In 1989, while writing for the hip, lefty Village Voice Style section, she reviewed an exhibition of Geoffrey Beene, America’s most sophisticated couturier, at the National Academy of Design. The day the piece ran, under the headline “The Wearable Lightness of Beene,” she received a huge arrangement of flowers and a note that said: “How can it be that you who have never met me understand me better than I understand myself?” Two weeks later, she and Mr. Beene (as he was known to everyone) had lunch and a brilliant partnership was born. She wore Beene, Beene, Beene until the day he died, aged 77, last September.

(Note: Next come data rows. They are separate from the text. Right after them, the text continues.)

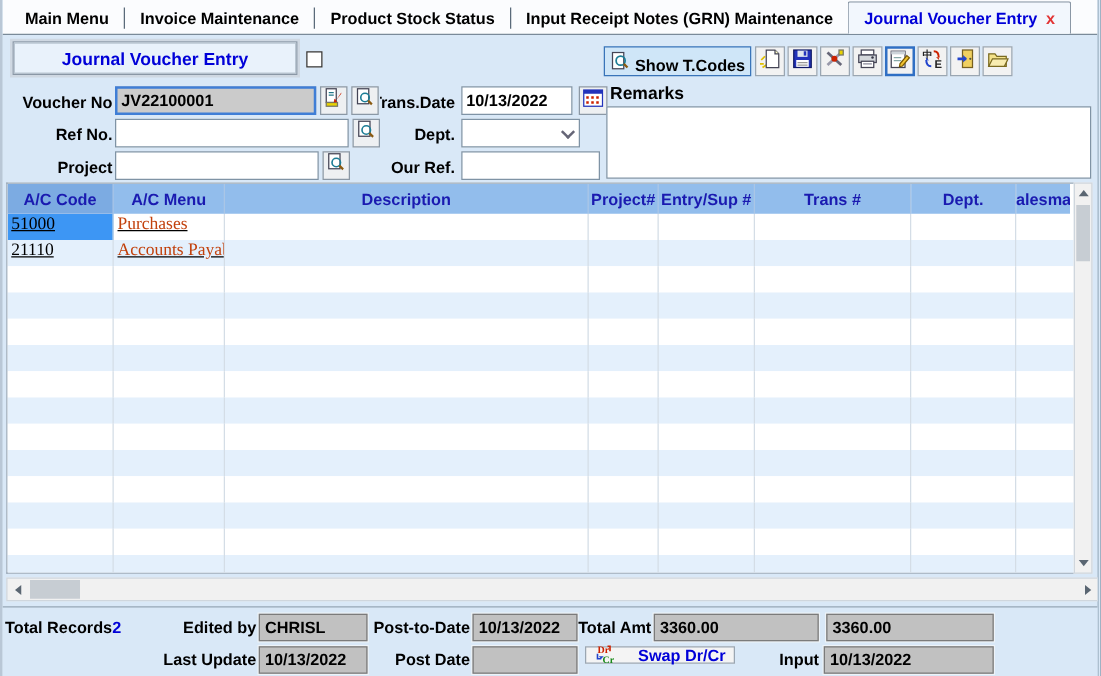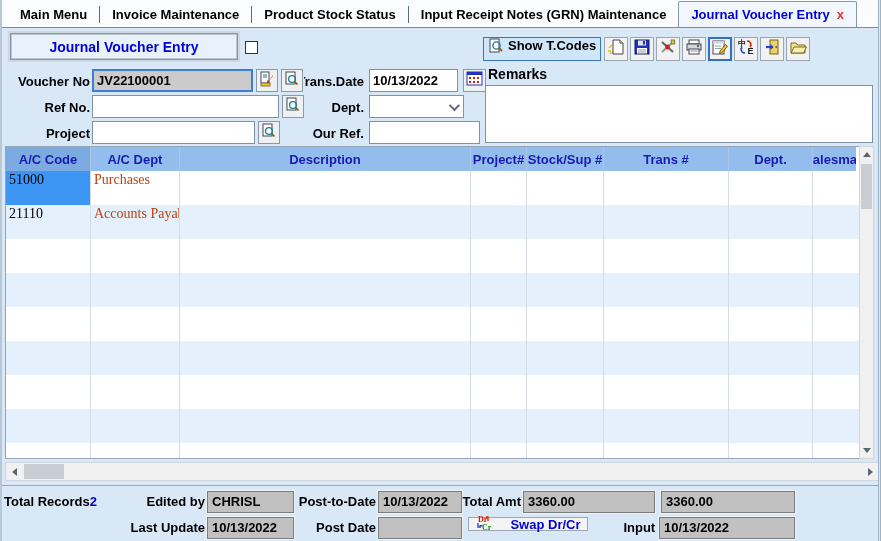--- a/index.html
+++ b/index.html
@@ -39,7 +39,7 @@
   .cblabel { position:absolute; left:262px; top:40px; font-weight:bold; font-size:13px; }
   .tcodes {
     position:absolute; left:481px; top:37px; width:118px; height:24px;
-    background:#cfe6f8; border:1px solid #3a74b9; display:flex; align-items:flex-start;
+    background:#cfe6f8; border:1px solid #3a74b9; display:flex; align-items:flex-end;
     gap:4px; padding-left:4px; font-weight:bold; font-size:13px; cursor:default;
   }
   .icobtn {

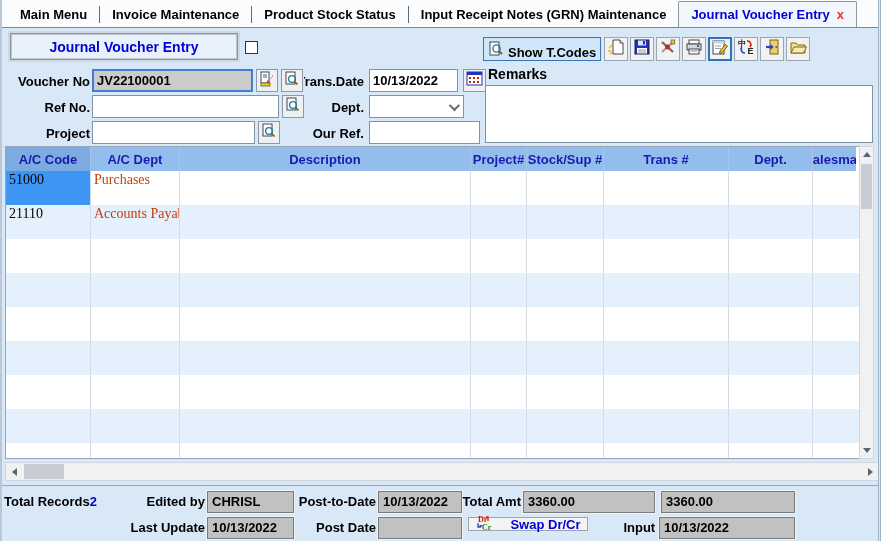--- a/index.html
+++ b/index.html
@@ -294,7 +294,7 @@
   <div class="tablewrap">
     <div class="thead">
       <div class="th sel c0">A/C Code</div>
-      <div class="th c1">A/C Dept</div>
+      <div class="th c1">A/C Menu</div>
       <div class="th c2">Description</div>
       <div class="th c3">Project#</div>
       <div class="th c4">Stock/Sup #</div>

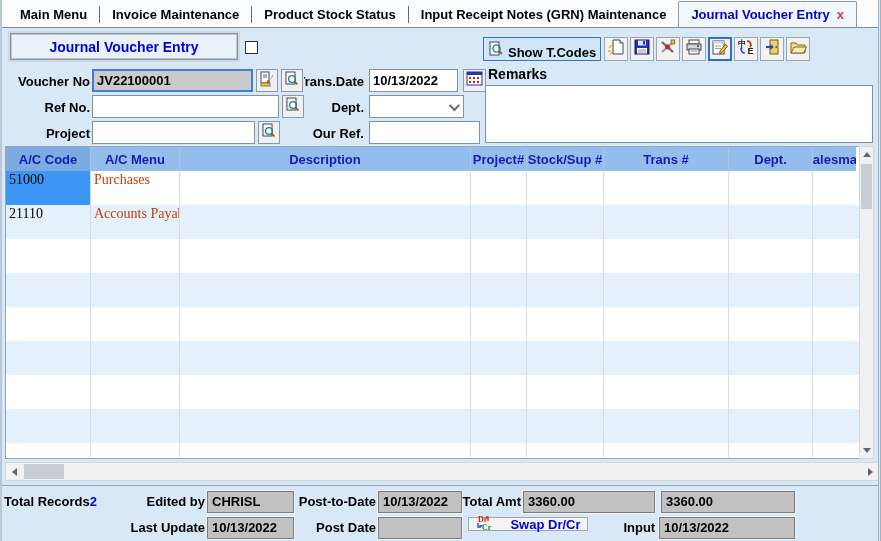--- a/index.html
+++ b/index.html
@@ -297,7 +297,7 @@
       <div class="th c1">A/C Menu</div>
       <div class="th c2">Description</div>
       <div class="th c3">Project#</div>
-      <div class="th c4">Stock/Sup #</div>
+      <div class="th c4">Entry/Sup #</div>
       <div class="th c5">Trans #</div>
       <div class="th c6">Dept.</div>
       <div class="th c7">Salesman</div>

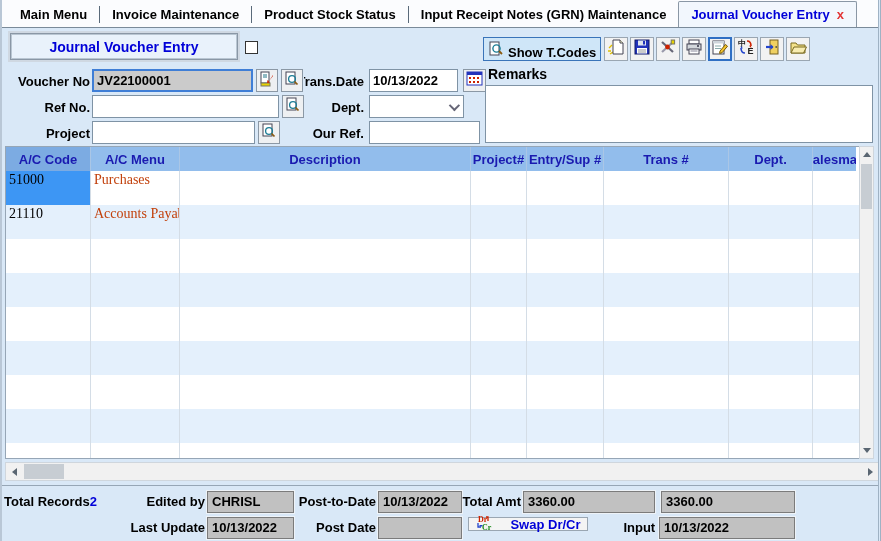--- a/index.html
+++ b/index.html
@@ -83,7 +83,7 @@
   }
   .th.sel { background:#7cabe2; }
   .tbody { height:289px; overflow:hidden; }
-  .trow { display:flex; height:34px; background:#fff; }
+  .trow { display:flex; height:21px; background:#fff;text-decoration:underline; }
   .trow.alt { background:#e4f0fc; }
   .tc {
     flex:none; border-right:1px solid #d4dde6; font-family:"Liberation Serif", serif;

She was his exact type: tall, lean, dark, elegant, clever and unimpeachable, with an X-ray eye for detail. She said that he made her fantasies come to life; he said that she inspired his imagination, and often and publicly referred to her as “my muse”. When she was still figuring out her style, she told Beene, “I can look like anything as long as I don’t look like everyone else”, and she recounts being teased by her friends for being “always the shepherd and never the sheep”.

Early in their relationship he occasionally proposed designs that were “safe” for summers on exclusive Fishers Island, or for visiting her daughter’s school, and she said: “Safety at the expense of identity is not worth it to me.” Her friend Wendy Goodman, the interiors editor of New York magazine, says: “I sometimes run into her when I’m uptown, just on the street, and she wears the kind of clothes to go to the drycleaner that I send to the drycleaner.”

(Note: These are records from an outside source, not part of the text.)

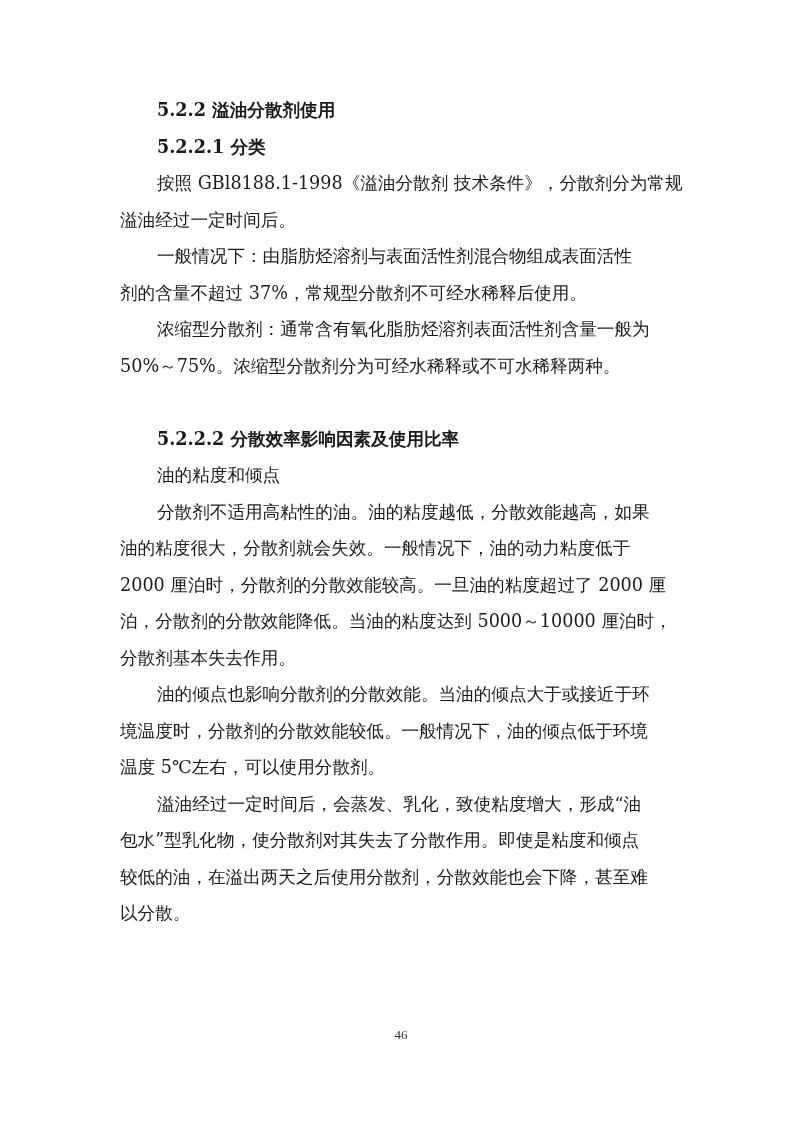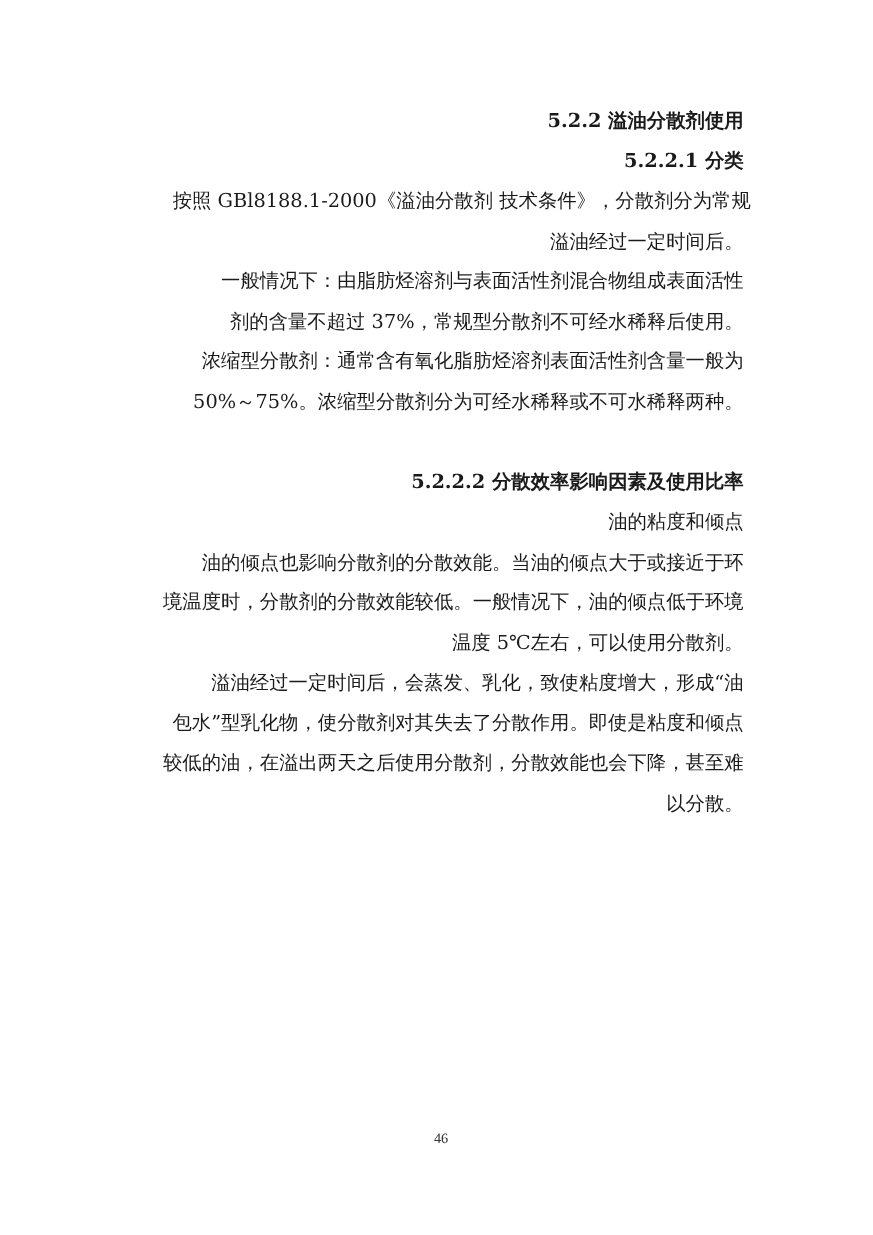--- a/index.html
+++ b/index.html
@@ -5,7 +5,7 @@
   html, body { margin: 0; padding: 0; background: #ffffff; }
   body { width: 794px; height: 1123px; position: relative; overflow: hidden;
          font-family: "DejaVu Serif", "Liberation Serif", serif; color: #1a1a1a; }
-  .page { position: absolute; left: 120px; top: 92px; width: 556px; text-align: right; }
+  .page { position: absolute; left: 120px; top: 92px; width: 556px; }
   .line { font-size: 17.6px; line-height: 36.5px; white-space: nowrap; height: 36.5px; }
   .h { font-weight: bold; }
   .indent { padding-left: 37px; }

Beene introduced her to the magazine legend Grace Mirabella, who in turn brought her to Tina Brown’s Vanity Fair. She writes about the nexus of style and intelligence; her subjects range from Cézanne to Audrey Hepburn. “I still feel like I’m writing papers at school,” she says. “I still feel like I’m getting As to impress my parents. I was known as a smart kid and I still hold onto that; I have a big nerdy side, those anodyne mornings at the keyboard.”

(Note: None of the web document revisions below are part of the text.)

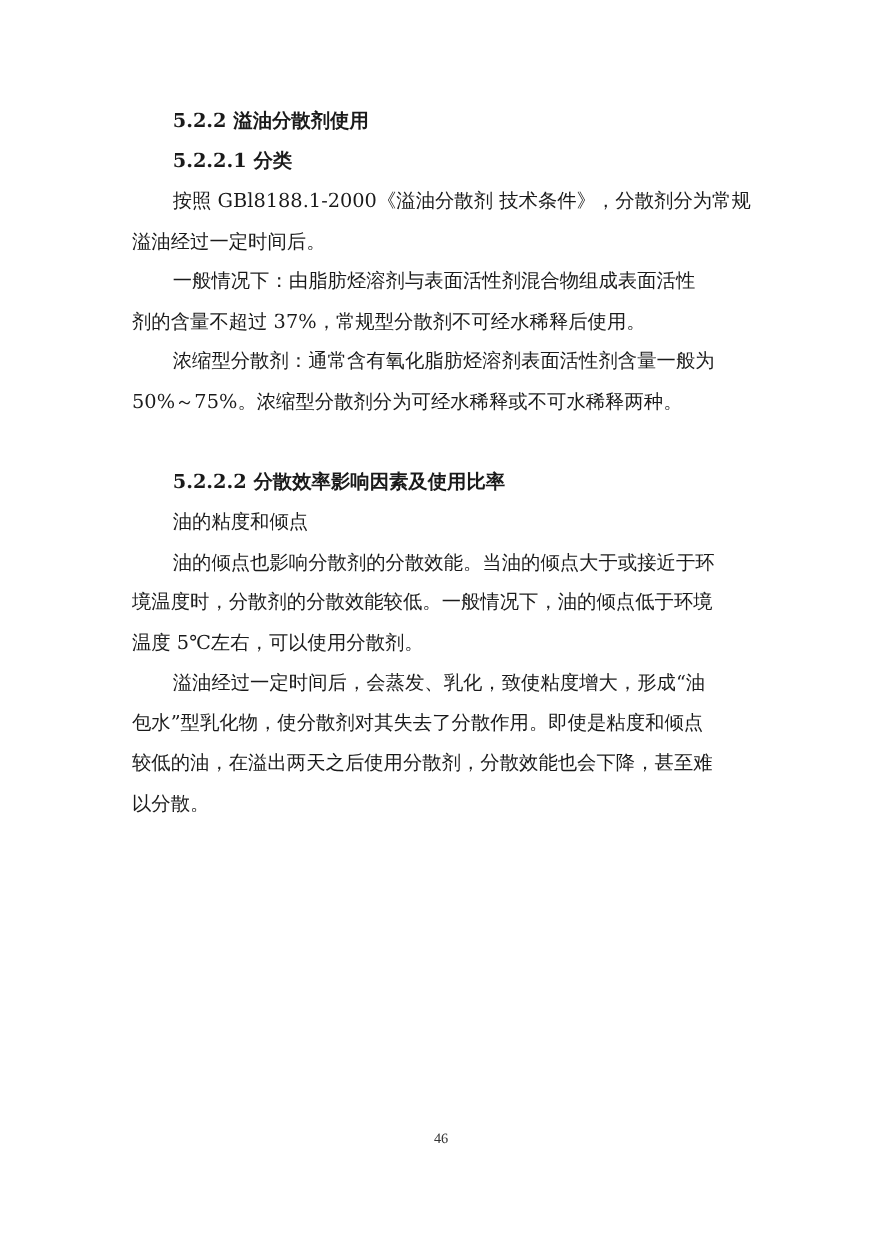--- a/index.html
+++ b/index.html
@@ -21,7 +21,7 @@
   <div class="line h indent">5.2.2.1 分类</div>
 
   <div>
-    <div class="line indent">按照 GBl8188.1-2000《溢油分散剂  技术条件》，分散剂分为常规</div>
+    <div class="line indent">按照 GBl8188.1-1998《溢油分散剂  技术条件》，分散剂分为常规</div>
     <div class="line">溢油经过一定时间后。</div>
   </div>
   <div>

In The God of Driving she makes no bones about her willed façade — you know what she wore to every damned lesson. It’s also a love story in which the narrator is arrestingly vulnerable. “‘When I was out of town,’ I said, ‘I missed you.’ I felt I owed him that, too. Caught off guard, he was unable for once to regulate his feelings. His face registered first surprise, then delight. It lingered briefly at embarrassment, moved on to tenderness, and finally calcified into impassivity, its habitual expression. And when he collected himself, he said, ‘New York is an empty place without you.'” Having spent a lifetime creating a perfect shell, she chose to emerge from it in her memoir, and because she made that process visible, the book feels brave. If her persona has been the consequence of effort, this stepping out of the persona has required 10 times as much effort, and that is why her tale is so moving and so pleasurable.

Amy Fine Collins recently declined an invitation to curate a retrospective exhibition of lingerie designs by Victoria’s Secret. “I’m really interested in outer garments, the ones you see,” she said when she recounted the decision. She cocked her head slightly to one side, a pair of Forties Cartier eardrops catching the light, her smile wry. “Outer garments and inner thoughts,” she explained.